Acton turned to Cincinnati Vice Mayor Christopher Smitherman, who made a virtual appearance at the briefing, for advice to heal and make forward progress on health care disparities. Financial support to execute given recommendations and equitable and fair testing are the two priorities, he answered.
“Testing, testing, testing in an equitable and fair way is a consistent message” that the task force on which he serves has heard, Smitherman said Thursday.
He said it takes messaging to reach minority communities, testing, accessibility to that testing and collaboration with faith-based groups and organizations such as the Urban League of Cincinnati and the NAACP.
Funding of recommendations and initiatives laid out by the strike force will be particularly important for addressing vulnerable populations during the pandemic.

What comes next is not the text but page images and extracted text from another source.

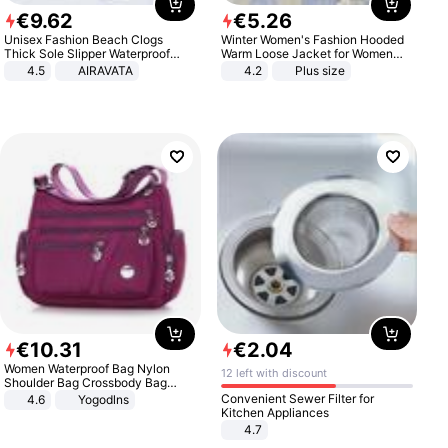
€
9
.
62
€
5
.
26
Unisex Fashion Beach Clogs
Winter Women's Fashion Hooded
Thick Sole Slipper Waterproof
Warm Loose Jacket for Women
Anti-Slip Sandals Flip Flops for
Patchwork Outerwear Zipper
4.5
AIRAVATA
4.2
Plus size
Women Men
Ladies Plus Size Sweaters
€
10
.
31
€
2
.
04
Women Waterproof Bag Nylon
12 left with discount
Shoulder Bag Crossbody Bag
Casual Handbags
Convenient Sewer Filter for
4.6
Yogodlns
Kitchen Appliances
4.7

Measuring the toll of poverty
“A pandemic will expose how a country takes care of its poor people,” Owens said.
Cincinnati’s poverty rate hovers above 25%, more than double the most current national reading of 12% in 2018, and roughly 32% of the city’s African Americans lived in poverty that year.
Living near or below the poverty line comes with a cost – among them a lack of health insurance, difficulty in accessing adequate health care and having spacious living quarters to isolate from the already-ill. All three are paramount during a pandemic.

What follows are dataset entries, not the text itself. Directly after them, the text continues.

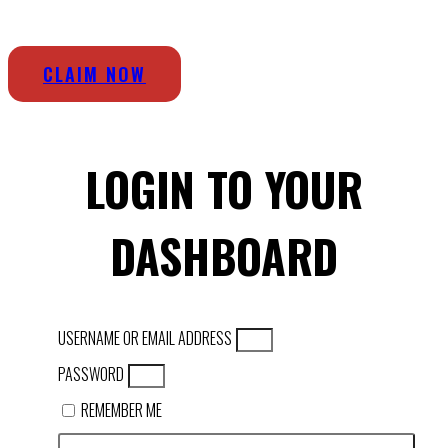
CLAIM NOW
LOGIN TO YOUR
DASHBOARD
USERNAME OR EMAIL ADDRESS
PASSWORD
REMEMBER ME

“That person is living in four rooms with seven other people, and grandmas there who has hypertension and diabetes,” Owens said. “Where are we going to put these people?”
And packed into these homes are frontline workers.
The U.S. Census Bureau’s Public Use Microdata Sample showed Cincinnati’s blacks made up roughly 47% of frontline workers, overwhelmingly staffed in public transit, cleaning service, child and health care. While many of these positions are deemed essential during the pandemic, paid sick leave is not a guarantee.
There’s a discrepancy, too, in people who can work from home, Mahaffey Harris said.
The frontline workforce may have personal protective equipment when they get home, they may not. And if they’re living in tighter quarters, it means a greater spread of COVID-19. But to financially support their families, bring food to the table and put a roof over their heads, frontline workers are forced to face the pandemic’s dangers.
And there’s another, more systemic layer that exists if a minority frontline worker gets sick with the virus.
“Even when we talk about access to care, you can’t put a period right there,” Owens said. “It’s all about quality to care, your relationship to care. It’s about how they view preventative medicine – to trust.”
But House Minority Leader Emilia Strong Sykes called DeWine’s plan “too little, too late,” according to a release from her office after the briefing.
“The recommendations he mentioned represent the easiest path forward, the lowest possible hanging fruit, and such simple steps should have been implemented six weeks ago to have any significant impact,” said Sykes, D-Akron and a strike force member.
“If the Governor is unwilling to even say structural racism is the root cause of health disparities and desperately needs to be addressed then I cannot take anything else he says on this topic seriously,” Sykes said. “The discussion today felt impersonal and insincere; if he is unwilling to expose the real truth of the situation, he should move on.”
The strike force plans to issue its recommendations by June.